Comprendre la loi Lemoine

Après sa promulgation le 28/02/22, la loi Lemoine prévoit que les emprunteurs peuvent changer d’assurance de prêt à tout moment. La résiliation infra-annuelle est possible à n’importe quel moment pour tous ceux qui ont contracté un crédit immobilier. De plus, les emprunteurs qui demandent un crédit inférieur à 200 000 euros ne sont plus soumis au questionnaire de santé. Quelle est la signification de la loi Lemoine ?

La résiliation d’assurance de prêt à tout moment

La loi Lemoine vise à promouvoir le libre choix de votre assurance de prêt. Elle acte également la résiliation infra-annuelle de votre contrat d’assurance. Selon cette nouvelle loi, vous pouvez résilier l’assurance de votre crédit immobilier à tout moment.

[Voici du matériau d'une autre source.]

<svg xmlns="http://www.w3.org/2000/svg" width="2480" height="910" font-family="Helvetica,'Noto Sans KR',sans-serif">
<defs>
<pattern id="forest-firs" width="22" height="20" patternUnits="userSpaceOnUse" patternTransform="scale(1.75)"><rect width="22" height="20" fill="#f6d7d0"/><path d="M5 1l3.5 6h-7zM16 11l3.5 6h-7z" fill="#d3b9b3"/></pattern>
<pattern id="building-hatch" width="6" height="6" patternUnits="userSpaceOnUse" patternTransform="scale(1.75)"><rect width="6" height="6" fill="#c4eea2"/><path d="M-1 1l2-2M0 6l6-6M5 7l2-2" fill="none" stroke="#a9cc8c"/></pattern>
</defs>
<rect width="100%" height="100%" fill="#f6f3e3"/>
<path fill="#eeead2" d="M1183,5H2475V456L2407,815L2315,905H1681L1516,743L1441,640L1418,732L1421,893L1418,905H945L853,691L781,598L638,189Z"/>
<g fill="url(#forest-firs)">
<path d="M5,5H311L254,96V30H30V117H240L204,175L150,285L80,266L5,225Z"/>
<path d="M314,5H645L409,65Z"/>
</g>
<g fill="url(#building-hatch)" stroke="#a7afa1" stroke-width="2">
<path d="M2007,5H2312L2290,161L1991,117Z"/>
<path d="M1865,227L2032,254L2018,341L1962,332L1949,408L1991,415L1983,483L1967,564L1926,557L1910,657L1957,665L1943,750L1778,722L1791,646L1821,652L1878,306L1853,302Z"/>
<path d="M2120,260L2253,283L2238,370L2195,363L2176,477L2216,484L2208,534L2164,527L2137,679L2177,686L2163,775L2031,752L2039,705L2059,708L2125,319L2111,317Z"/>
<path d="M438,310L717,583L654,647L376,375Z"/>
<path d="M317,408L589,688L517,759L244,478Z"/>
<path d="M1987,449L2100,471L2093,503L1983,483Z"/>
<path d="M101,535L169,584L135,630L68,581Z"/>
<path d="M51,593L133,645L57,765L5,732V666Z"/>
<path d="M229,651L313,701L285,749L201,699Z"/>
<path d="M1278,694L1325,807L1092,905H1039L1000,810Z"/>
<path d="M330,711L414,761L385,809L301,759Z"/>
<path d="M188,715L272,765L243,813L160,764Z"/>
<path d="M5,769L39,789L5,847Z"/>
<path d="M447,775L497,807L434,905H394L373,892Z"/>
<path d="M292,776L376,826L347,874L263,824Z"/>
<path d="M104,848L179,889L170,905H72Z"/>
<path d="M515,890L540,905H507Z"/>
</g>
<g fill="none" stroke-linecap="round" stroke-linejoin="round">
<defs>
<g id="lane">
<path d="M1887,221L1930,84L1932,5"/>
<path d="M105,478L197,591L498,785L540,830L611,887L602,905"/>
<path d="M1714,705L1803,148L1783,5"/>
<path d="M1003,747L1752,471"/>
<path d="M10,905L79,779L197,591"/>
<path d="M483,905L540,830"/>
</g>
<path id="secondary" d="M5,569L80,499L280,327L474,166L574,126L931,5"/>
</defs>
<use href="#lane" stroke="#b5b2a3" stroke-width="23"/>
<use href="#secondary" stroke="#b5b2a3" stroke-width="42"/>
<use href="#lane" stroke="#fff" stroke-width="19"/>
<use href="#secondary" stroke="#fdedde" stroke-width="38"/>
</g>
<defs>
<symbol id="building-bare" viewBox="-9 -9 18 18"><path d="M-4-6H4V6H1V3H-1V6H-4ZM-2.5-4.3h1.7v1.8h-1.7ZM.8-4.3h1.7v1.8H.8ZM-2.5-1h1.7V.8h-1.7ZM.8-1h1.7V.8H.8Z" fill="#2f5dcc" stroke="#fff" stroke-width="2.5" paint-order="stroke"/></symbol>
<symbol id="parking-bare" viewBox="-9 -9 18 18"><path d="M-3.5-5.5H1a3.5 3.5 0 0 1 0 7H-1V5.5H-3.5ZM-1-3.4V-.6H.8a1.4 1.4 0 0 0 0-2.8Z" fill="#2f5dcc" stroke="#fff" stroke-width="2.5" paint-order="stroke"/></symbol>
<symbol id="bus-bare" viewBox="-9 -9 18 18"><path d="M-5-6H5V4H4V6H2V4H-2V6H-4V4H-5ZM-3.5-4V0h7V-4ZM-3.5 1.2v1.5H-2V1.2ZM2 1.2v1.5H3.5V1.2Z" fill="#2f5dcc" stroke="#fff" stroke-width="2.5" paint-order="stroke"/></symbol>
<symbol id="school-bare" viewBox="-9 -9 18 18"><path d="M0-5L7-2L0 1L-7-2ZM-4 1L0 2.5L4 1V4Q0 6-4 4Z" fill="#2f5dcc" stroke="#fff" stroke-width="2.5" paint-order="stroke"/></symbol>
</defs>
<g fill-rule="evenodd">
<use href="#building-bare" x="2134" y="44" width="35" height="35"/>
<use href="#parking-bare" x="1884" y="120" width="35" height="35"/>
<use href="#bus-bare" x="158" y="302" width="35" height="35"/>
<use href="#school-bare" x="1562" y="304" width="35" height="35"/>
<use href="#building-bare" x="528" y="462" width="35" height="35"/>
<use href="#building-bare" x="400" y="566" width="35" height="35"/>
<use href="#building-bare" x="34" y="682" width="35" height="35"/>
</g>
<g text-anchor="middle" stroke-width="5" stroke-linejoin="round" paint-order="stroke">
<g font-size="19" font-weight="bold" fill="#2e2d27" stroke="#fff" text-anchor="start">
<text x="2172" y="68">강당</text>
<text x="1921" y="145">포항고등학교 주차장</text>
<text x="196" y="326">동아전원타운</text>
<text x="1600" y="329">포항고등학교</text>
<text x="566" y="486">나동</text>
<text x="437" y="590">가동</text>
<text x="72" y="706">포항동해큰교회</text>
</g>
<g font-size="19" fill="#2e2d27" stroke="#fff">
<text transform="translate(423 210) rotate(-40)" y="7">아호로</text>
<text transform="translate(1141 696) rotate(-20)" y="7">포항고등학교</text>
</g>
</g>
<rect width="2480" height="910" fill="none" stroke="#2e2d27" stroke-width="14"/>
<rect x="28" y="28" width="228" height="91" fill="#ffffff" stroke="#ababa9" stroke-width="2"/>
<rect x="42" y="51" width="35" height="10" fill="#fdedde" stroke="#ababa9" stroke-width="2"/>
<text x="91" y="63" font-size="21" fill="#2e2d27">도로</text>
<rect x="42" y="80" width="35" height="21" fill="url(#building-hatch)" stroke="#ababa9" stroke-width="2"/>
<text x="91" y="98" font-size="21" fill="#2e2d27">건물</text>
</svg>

Cependant, le niveau de garanties doit être au moins équivalent à celui de votre assurance emprunteur actuelle.

  • Les contrats concernés par cette loi sont les contrats d’assurance de prêt immobilier souscrits pour un usage d’habitation ou un usage mixte.
  • La loi Lemoine ne concerne pas les contrats souscrits par les SCI familiales, les rachats ou regroupements de crédits et les prêts à la consommation dédiés au financement de travaux.

Il est bon de préciser que le formalisme de la lettre recommandée avec accusé de réception LRAR n’est plus une exigence. Vous avez à votre disposition tous les moyens pour le faire comme le courrier simple, l’e-mail, ou sur l’espace client.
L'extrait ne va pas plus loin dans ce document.